# Double drop tine Spike? Or a 4 point?



## shot1buck (Feb 23, 2011)

I know it’s hard to see the left side of the deer and I tried to get as many pics as I could. But it was a spike that had a drop time on both sides. You can see his spikes in the close up zoom pic the one is straight up the other bends right and blends in with the ear. When he turned I got the pic of the drop tine on the one side. I included the 1st pic I got when he was laying down as well. You see some crazy city bucks sometimes!!! And I did not edit the pics other then I zoomed in on them So would you call it a spike or 4 point?


----------



## M.Magis (Apr 5, 2004)

Most likely walked head first into a moving car when antlers were in the early stages of growing.


----------



## M R DUCKS (Feb 20, 2010)

Wart hog!


----------



## RodsInTheMud (3 mo ago)

That’s one cracked helmet!


----------



## threeten (Feb 5, 2014)

Double deuce


----------



## jiggerman (Nov 2, 2009)

Freaky buck


----------



## Morrowtucky Mike (May 2, 2018)

I always thought of a spike as having 2 points so I’d call it a 4 point.


----------



## ya13ya03 (Sep 21, 2010)

Uhhh.

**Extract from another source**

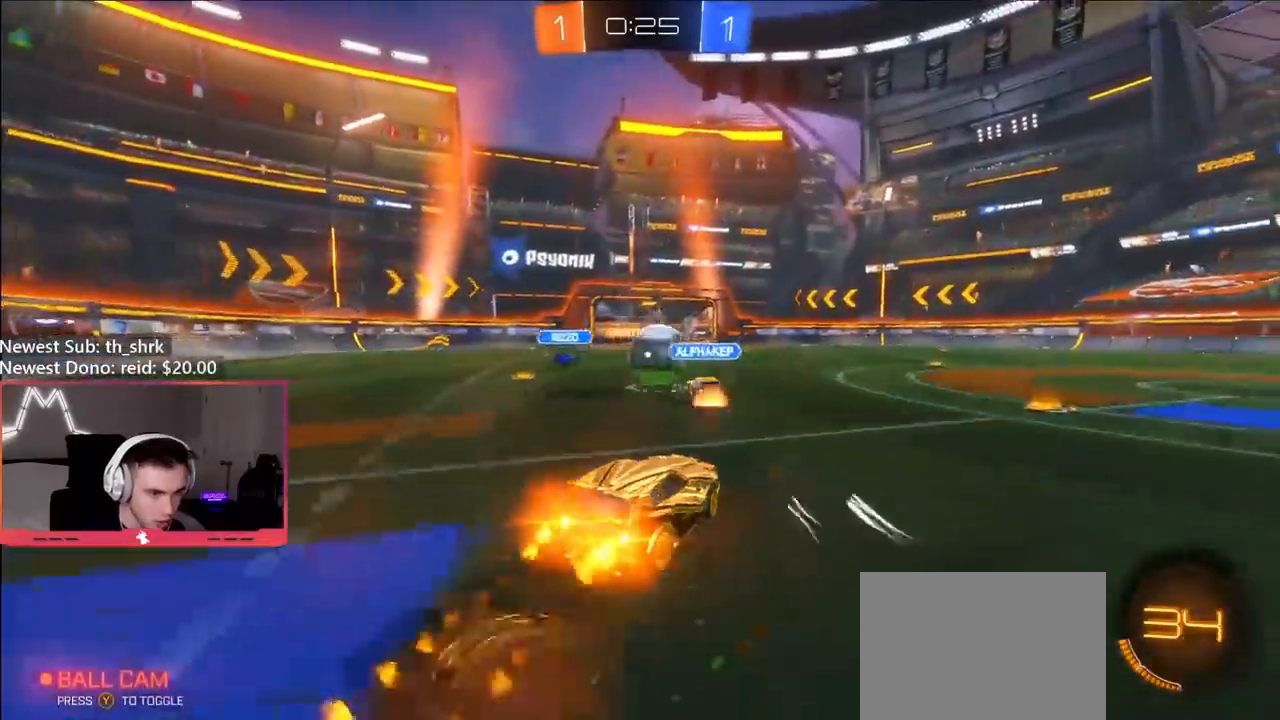
{"buttons": ["L1"], "left_stick": "down-left", "right_stick": "center", "events": [[17, "A", "down"], [83, "left_stick", "down"], [133, "A", "up"], [217, "left_stick", "down-left"], [317, "B", "up"]]}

I know sumthings ucked up when I see it. Lol.


----------



## Uglystix (Mar 3, 2006)

Saw a buck like that a few weeks ago near Berlin Lake. Kind of hope he gets to live long and retire.


----------



## floater99 (May 21, 2010)

Looks like ran head first into a iron skillet curious what he would look l;ike next year


----------



## RodsInTheMud (3 mo ago)

Or this….


----------



## RodsInTheMud (3 mo ago)

I know second pic is an Elk! There I said it first! Lol


----------